Another income tax exemption that has been withdrawn is the one available to Pakistani seafarers, who worked on Pakistan flag vessels for 183 days or more within a tax year. This removal of exemption will add Rs. 67 million to revenue.
Furthermore, 10 percent tax has also been applied on provident fund contributions and profit on debt (from pension funds), exceeding Rs. 500,000. This is also a burden of Rs. 7 billion on the salaried persons.
Another Rs. 1 billion in revenues will be obtained from special allowances of the salaried employees, which were exempt from taxes so far. One example of this is any income of a newspaper employee representing Local Travelling Allowance, which will also be taxed now.

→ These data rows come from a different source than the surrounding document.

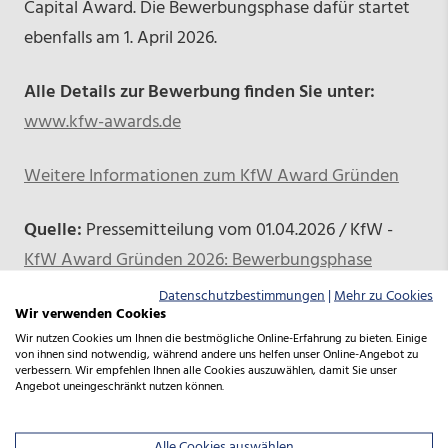
Capital Award. Die Bewerbungsphase dafür startet
ebenfalls am 1. April 2026.
Alle Details zur Bewerbung finden Sie unter:
www.kfw-awards.de
Weitere Informationen zum KfW Award Gründen
Quelle:
Pressemitteilung vom 01.04.2026 / KfW -
KfW Award Gründen 2026: Bewerbungsphase
startet
Datenschutzbestimmungen
|
Mehr zu Cookies
Wir verwenden Cookies
Wir nutzen Cookies um Ihnen die bestmögliche Online-Erfahrung zu bieten. Einige
von ihnen sind notwendig, während andere uns helfen unser Online-Angebot zu
verbessern. Wir empfehlen Ihnen alle Cookies auszuwählen, damit Sie unser
Angebot uneingeschränkt nutzen können.
Wir sind für Sie da
Alle Cookies auswählen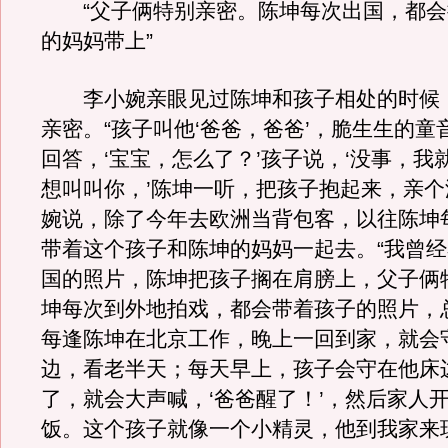
“父子俩特别亲密。陈坤每次出国，都会
的妈妈带上”
李小婉亲眼见过陈坤和孩子相处的时候
亲密。“孩子叫他‘爸爸，爸爸’，脆生生的童
回答，‘宝宝，怎么了？’孩子说，‘没事，我
想叫叫你，’陈坤一听，把孩子抱起来，亲个
婉说，除了今年去欧洲当背包客，以往陈坤
带着这个孩子和陈坤的妈妈一起去。“我曾
国的照片，陈坤把孩子搁在肩膀上，父子俩
坤每次到外地拍戏，都会带着孩子的照片，
每逢陈坤在北京工作，晚上一回到家，就会
边，看老半天；每天早上，孩子会守在他床
了，就会大声喊，‘爸爸醒了！’，然后家人
饭。这个孩子就像一个小精灵，他到我家来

Likewise, subsidized food provided by hotels and restaurants to its employees during duty hours, along with subsidized education provided by an educational institution to the children of its employees, and subsidized medical treatment provided by a hospital or a clinic to its employees will also be taxed now as the clauses exempting these heads of expenditure are now removed. This measure will altogether generate additional Rs. 135 million in revenues annually.